A sua vida é descrita desde a influência das missões protestantes, a frequência da escola pública, a adesão à UNITA, feita, essencialmente, “não por razões ideológicas, mas de parentesco – praticamente toda a sua família simpatizava com o movimento do Galo Negro, e alguns eram altos dirigentes do mesmo” (p. 57).

 

Dentro da UNITA são contados os seus papéis principais, como militar, como oficial de inteligência, como negociador com o MPLA, mas o que ressalta é a constante disputa com Jonas Savimbi. São descritos variados episódios de desentendimento ou desconfiança entre Jonas Savimbi e Abel Chivukuvuku. Aqui é uma narrativa quase jornalística.

 

Contam-se vários episódios em que Abel saiu vivo por “milagre”, tentando-se construir uma narrativa em que ele aparece quase como um “predestinado”, alguém escolhido por Deus ou algo semelhante (p. 102, por exemplo).

 

Curiosamente, Jonas Savimbi sai muito mal da história. É apresentado como “um homem perigoso, mentalmente instável e ideologicamente pouco confiável” (p. 152). Savimbi é retratado como alguém perigoso quando alcoolizado (p. 207 e ss).

 

Aliás, na narrativa de Agualusa fica claro que Jonas Savimbi procurou deliberadamente o apoio da África do Sul do apartheid, tendo tomado a iniciativa de contactar as forças sul-africanas (p. 77 e ss). Também é afirmada a responsabilidade de Jonas Savimbi e de quadros da UNITA na morte pela fogueira de 19 mulheres e 2 crianças (p. 130 e ss), bem como os assassinatos de Tito Chingunji e Wilson dos Santos (p. 150).

 

Obviamente, como pano de fundo, surge sempre o MPLA como o inimigo, mas de forma matizada.
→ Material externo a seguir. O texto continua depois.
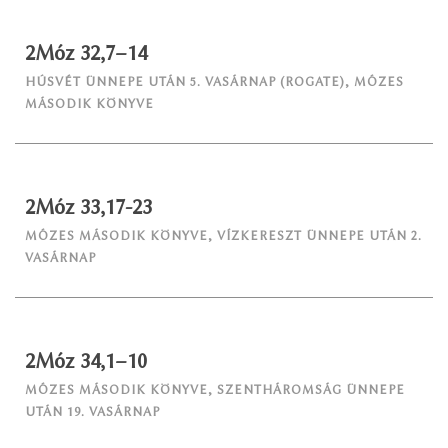
2Móz 32,7–14
HÚSVÉT ÜNNEPE UTÁN 5. VASÁRNAP (ROGATE)
,
MÓZES
MÁSODIK KÖNYVE
2Móz 33,17-23
MÓZES MÁSODIK KÖNYVE
,
VÍZKERESZT ÜNNEPE UTÁN 2.
VASÁRNAP
2Móz 34,1–10
MÓZES MÁSODIK KÖNYVE
,
SZENTHÁROMSÁG ÜNNEPE
UTÁN 19. VASÁRNAP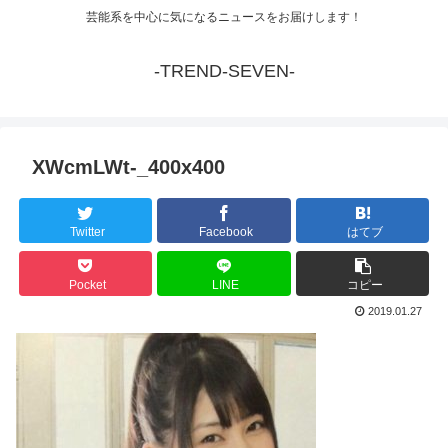
芸能系を中心に気になるニュースをお届けします！
-TREND-SEVEN-
XWcmLWt-_400x400
Twitter
Facebook
はてブ
Pocket
LINE
コピー
2019.01.27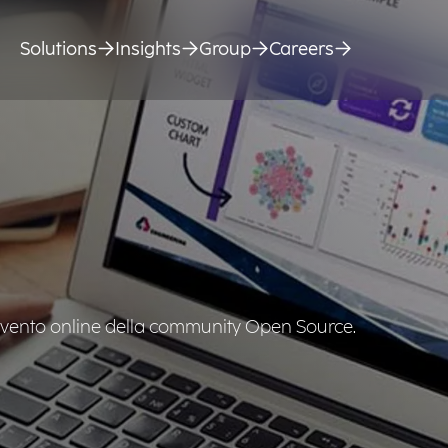
Solutions
Insights
Group
Careers
ento online della community Open Source.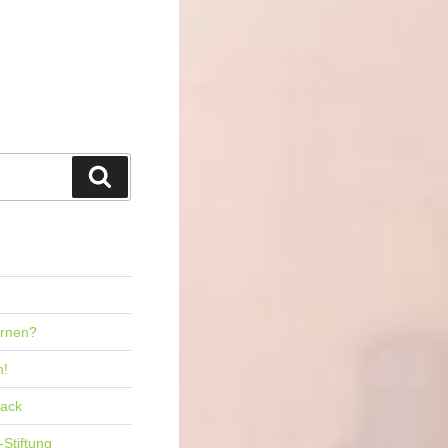
Suchen
ernen?
n!
back
-Stiftung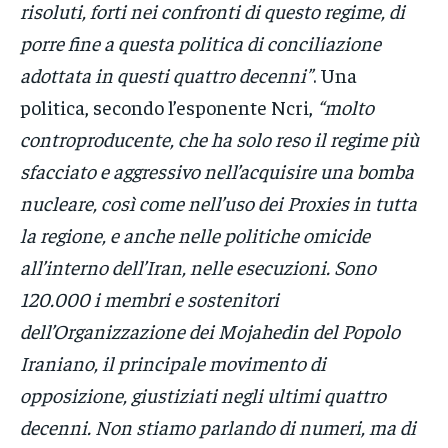
risoluti, forti nei confronti di questo regime, di
porre fine a questa politica di conciliazione
adottata in questi quattro decenni”
. Una
politica, secondo l’esponente Ncri,
“molto
controproducente, che ha solo reso il regime più
sfacciato e aggressivo nell’acquisire una bomba
nucleare, così come nell’uso dei Proxies in tutta
la regione, e anche nelle politiche omicide
all’interno dell’Iran, nelle esecuzioni. Sono
120.000 i membri e sostenitori
dell’Organizzazione dei Mojahedin del Popolo
Iraniano, il principale movimento di
opposizione, giustiziati negli ultimi quattro
decenni. Non stiamo parlando di numeri, ma di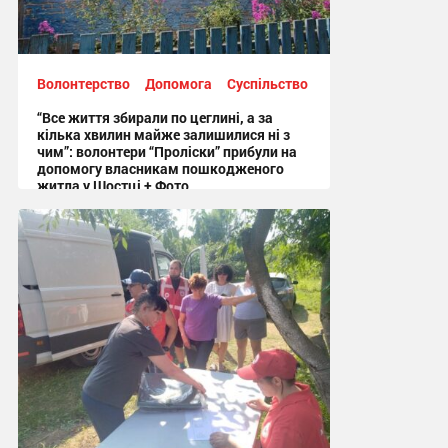
Волонтерство
Допомога
Суспільство
“Все життя збирали по цеглині, а за
кілька хвилин майже залишилися ні з
чим”: волонтери “Проліски” прибули на
допомогу власникам пошкодженого
житла у Шостці + Фото
09:54 сьогодні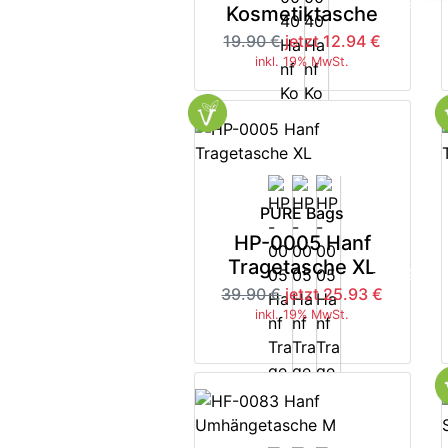
-35%
Kosmetiktasche
19.90 €
jetzt 12.94 €
inkl. 19% MwSt.
PURE Bags
HP-0005 Hanf
Tragetasche XL
-35%
39.90 €
jetzt 25.93 €
inkl. 19% MwSt.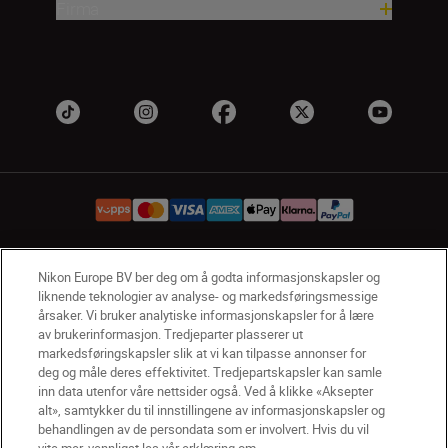
Firma
Nikon Europe BV ber deg om å godta informasjonskapsler og
NO
Nikon Sites
liknende teknologier av analyse- og markedsføringsmessige
Kontakt oss
Personvernerklæring
Bruksvilkår
årsaker. Vi bruker analytiske informasjonskapsler for å lære
Vilkår og betingelser for Nikon Store
av brukerinformasjon. Tredjeparter plasserer ut
markedsføringskapsler slik at vi kan tilpasse annonser for
Erklæring Om Informasjonskapsler
Tilgjengelighet
deg og måle deres effektivitet. Tredjepartskapsler kan samle
Innstillinger for informasjonskapsler
inn data utenfor våre nettsider også. Ved å klikke «Aksepter
© 2026 Nikon
alt», samtykker du til innstillingene av informasjonskapsler og
behandlingen av de persondata som er involvert. Hvis du vil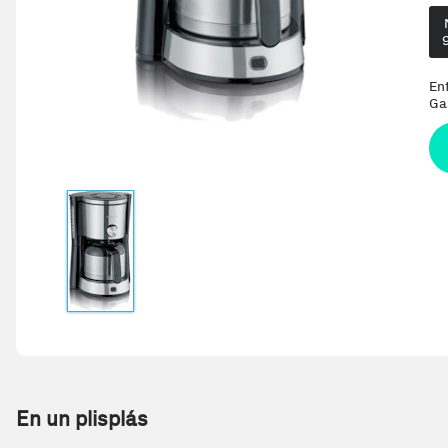
En
Ga
En un plisplás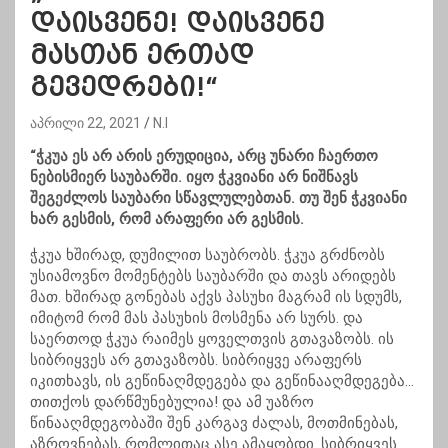
დაისვენე! დაისვენე
მასთან ერთად
გევედრები!“
აპრილი 22, 2021
N.I
“ჭკუა ეს არ არის ერუდიცია, არც უნარი ჩაერთო
ნებისმიერ საუბარში. იყო ჭკვიანი არ ნიშნავს
შეგეძლოს საუბარი სწავლულებთან. თუ შენ ჭკვიანი
ხარ გესმის, რომ არაფერი არ გესმის.
ჭკუა ხშირად, დუმილით საუბრობს. ჭკუა გრძნობს
უსიამოვნო მომენტებს საუბარში და თავს არიდებს
მათ. ხშირად გონებას აქვს პასუხი მაგრამ ის სდუმს,
იმიტომ რომ მას პასუხის მოსმენა არ სურს. და
საერთოდ ჭკუა რაიმეს ყოველთვის გთავაზობს. ის
სიბრიყვეს არ გთავაზობს. სიბრიყვე არაფერს
იკითხავს, ის გეწინაღმდეგება და გეწინააღმდ
ეგება…
თითქოს დარწმუნებულია! და ამ უაზრო
წინააღმდეგობაში შენ კარგავ ძალას, მოთმინებას,
აზროვნებას, რომლითაც ასე ამაყობდი. სიბრიყვეს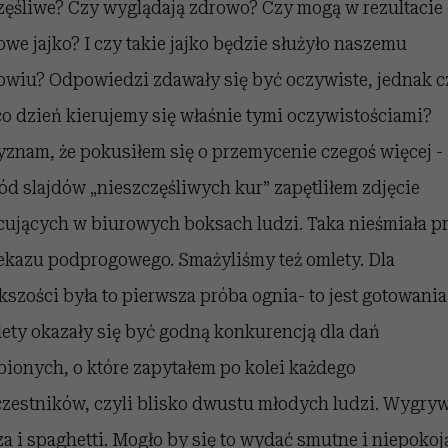
zęśliwe? Czy wyglądają zdrowo? Czy mogą w rezultacie
owe jajko? I czy takie jajko będzie służyło naszemu
owiu? Odpowiedzi zdawały się być oczywiste, jednak c
co dzień kierujemy się właśnie tymi oczywistościami?
yznam, że pokusiłem się o przemycenie czegoś więcej -
ód slajdów „nieszczęśliwych kur” zapętliłem zdjęcie
cujących w biurowych boksach ludzi. Taka nieśmiała p
ekazu podprogowego. Smażyliśmy też omlety. Dla
kszości była to pierwsza próba ognia- to jest gotowania
ety okazały się być godną konkurencją dla dań
bionych, o które zapytałem po kolei każdego
czestników, czyli blisko dwustu młodych ludzi. Wygry
za i spaghetti. Mogło by się to wydać smutne i niepokoj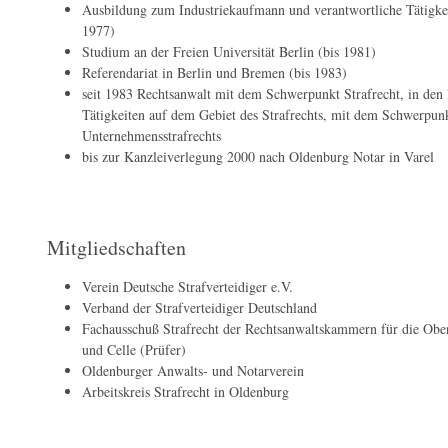
Ausbildung zum Industriekaufmann und verantwortliche Tätigkei
1977)
Studium an der Freien Universität Berlin (bis 1981)
Referendariat in Berlin und Bremen (bis 1983)
seit 1983 Rechtsanwalt mit dem Schwerpunkt Strafrecht, in den l
Tätigkeiten auf dem Gebiet des Strafrechts, mit dem Schwerpunk
Unternehmensstrafrechts
bis zur Kanzleiverlegung 2000 nach Oldenburg Notar in Varel
Mitgliedschaften
Verein Deutsche Strafverteidiger e.V.
Verband der Strafverteidiger Deutschland
Fachausschuß Strafrecht der Rechtsanwaltskammern für die Obe
und Celle (Prüfer)
Oldenburger Anwalts- und Notarverein
Arbeitskreis Strafrecht in Oldenburg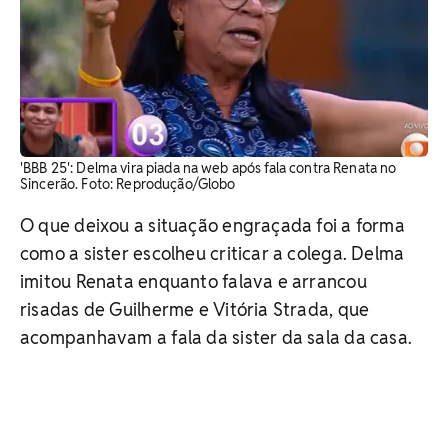
'BBB 25': Delma vira piada na web após fala contra Renata no
Sincerão. Foto: Reprodução/Globo
O que deixou a situação engraçada foi a forma
como a sister escolheu criticar a colega. Delma
imitou Renata enquanto falava e arrancou
risadas de Guilherme e Vitória Strada, que
acompanhavam a fala da sister da sala da casa.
É muito enfatizada a amizade de Abel Chivukuvuku com Nandó (p. 148).

 

Finalmente, é de referir aquele o veredicto acerca da actual política da UNITA de permanente contestação ao resultado eleitoral de Agosto de 2022. Escreve Agualusa: “O movimento do Galo Negro contesta os resultados oficiais. Contudo, nem a UNITA nem nenhum outro organismo ou instituição consegue demonstrar a existência de fraude em larga escala.”(p. 246)

 

E sobre o futuro de Abel: “A história de Abel Chivukuvuku não termina aqui. Como tantas outras vezes, está apenas a recomeçar.” (p. 246)

 

De alguma forma, o livro surpreende, não pela crítica ao MPLA, que era esperada, mas pelo retrato desapaixonado, mesmo desconcertante, de Jonas Savimbi e da UNITA, em contraste com o ardoroso fulgor de Chivukuvuku.

 

Detectámos dois lapsos, a corrigir em próximas edições: na página 81, o presidente americano Gerald Ford é chamado Henry Ford; na página 172 diz-se que Herman Cohen era secretário de Estado dos EUA, quando nunca o foi (a sua função mais elevada no governo foi a de secretário de Estado-adjunto para os Assuntos Africanos (1989-1993)).

 

O novo livro de Agualusa é de leitura extremamente aconselhável para quem quer perceber melhor a história contemporânea angolana, especialmente nas suas ambiguidades.

 

* Edição: José Eduardo Agualusa, Vidas e Mortes de Abel Chivukuvuku: Uma biografia de Angola, Lisboa, Quetzal (250 páginas).